RE: process pipe qualification range

Dear bro

you must understand the difference between procedure qualification and welder qualification.

i don't find the paragraph 432.1 in ASME ix except the table 432.1 which indicates the F-No. of electrode.

Maybe you means QW423.1


if a welder qualified use an WSP combined with a base metal designed to P-45No, he is qualified to welding the combination of P-No45 and P-No, with other variations of the WPS constant.

RE: process pipe qualification range

lslcpfcc is on the right track; Procedure qualification vs. welder qualification.

If the welder is properly qualified, then according to table QW-423.1, he is qualified to make the dissimilar weld.

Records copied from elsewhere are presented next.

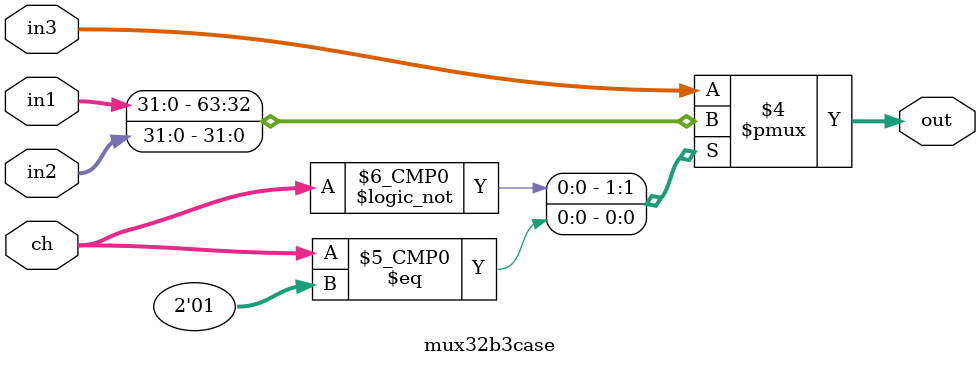
<source format=v>
`timescale 1ns/1ps
module mux32b3case(input[31:0] in1, input[31:0] in2, input[31:0] in3, input[1:0] ch, output reg[31:0] out);
	always@(*)
		begin
			case(ch)
			2'b00:
				begin
					out = in1;
				end
			2'b01:
				begin
					out = in2;
				end
			2'b10:
				begin
					out = in3;
				end
			default:
				begin
					out = in3;
				end
			endcase
		end
endmodule
</source>
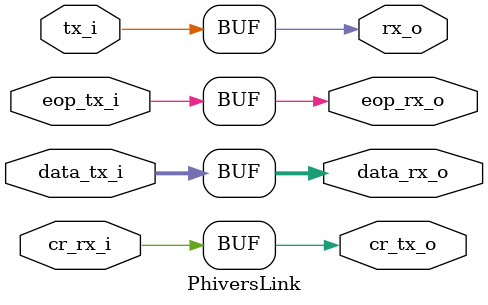
<source format=sv>
module PhiversLink (
    // input  logic clk_i,
    // input  logic rst_ni,

    input  logic        tx_i,
    output logic        cr_tx_o,
    input  logic        eop_tx_i,
    input  logic [31:0] data_tx_i,

    output logic        rx_o,
    input  logic        cr_rx_i,
    output logic        eop_rx_o,
    output logic [31:0] data_rx_o
);

    assign rx_o      = tx_i;
    assign cr_tx_o   = cr_rx_i;
    assign eop_rx_o  = eop_tx_i;
    assign data_rx_o = data_tx_i;

endmodule

</source>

However, if your contractor's WPS was qualified for welding P-No. 45 to P-No. 45, then it cannot be used for the dissimilar joint. A P-No. 45 to P-No. 1 WPS is required in this case. See Table QW-424.1

RE: process pipe qualification range

(OP)
seems these two post don't agree, I understand procedure vs welder quals. QW 423.1 offers a method of using alternative to the mat. used in a WPS and allows for the qualification to extend to the P numbers listed in the right col. as long as all other variables in the WPS are followed . what Im saying is welder is qualified to a P45-P45 wps and took a test using P45-P45 is he not qualified to weld P45-p1 per QW 423.1

RE: process pipe qualification range

If the welder took a test using P45 to P45 then he is qualified to weld P45 to P1 per QW423.1. But to make the weld a WPS (weld procedure specification) and PQR (procedure qualification record) for P45 to P1 must be
done. You have to have a WPS and a PQR for the 2 materials welded together. Hope that helps

RE: process pipe qualification range

(OP)
if as stated if he took a test welding P45-P45 under a WPS established for P45-P45 and as you stated he now qualified t weld P45-P1 , what WPS is he qualified to , if he qualified to the original P45 WPS then he is qualified to weld production P45-P1 welds under that WPS .otherwise I don't see a benefit to alternate base metal for welder test other than cost of materials

RE: process pipe qualification range

bhart,

I think your problem is that you don't know how to ask a question very well or explain what it is that you're seeking an answer for, so let me ask you a few questions.

Tell me exactly what material, weld rod, and welding process the welder qualified with.

Does your contractor have a WPS for welding P-No. 45 to P-No. 1?

RE: process pipe qualification range

bhart
Think of it this way. The welder is qualified to a process (GMAW, SMAW etc.) within the constraints of the essential variables. The weld procedure is qualified to the material as grouped by P#'s within the constraints of the essential variables for that process.

RE: process pipe qualification range

(OP)
then I see no benefit to QW423.1 , why offer a alternative to the base metal specified in the WPS if in you opinion you have to have a WPS for every combination of base metals , just do the combination WPS, why put it in code

RE: process pipe qualification range

The benefit is that you don't have to test your welder on every base metal or combination of basemetals he/she welds.

RE: process pipe qualification range

(OP)
david339933 is right

RE: process pipe qualification range

Have a look at QW-403.1

RE: process pipe qualification range

QW-403.1 is only applicable to certain processes, such as OFW, ESW, EGW, LBW, EBW. Should look at QW-424.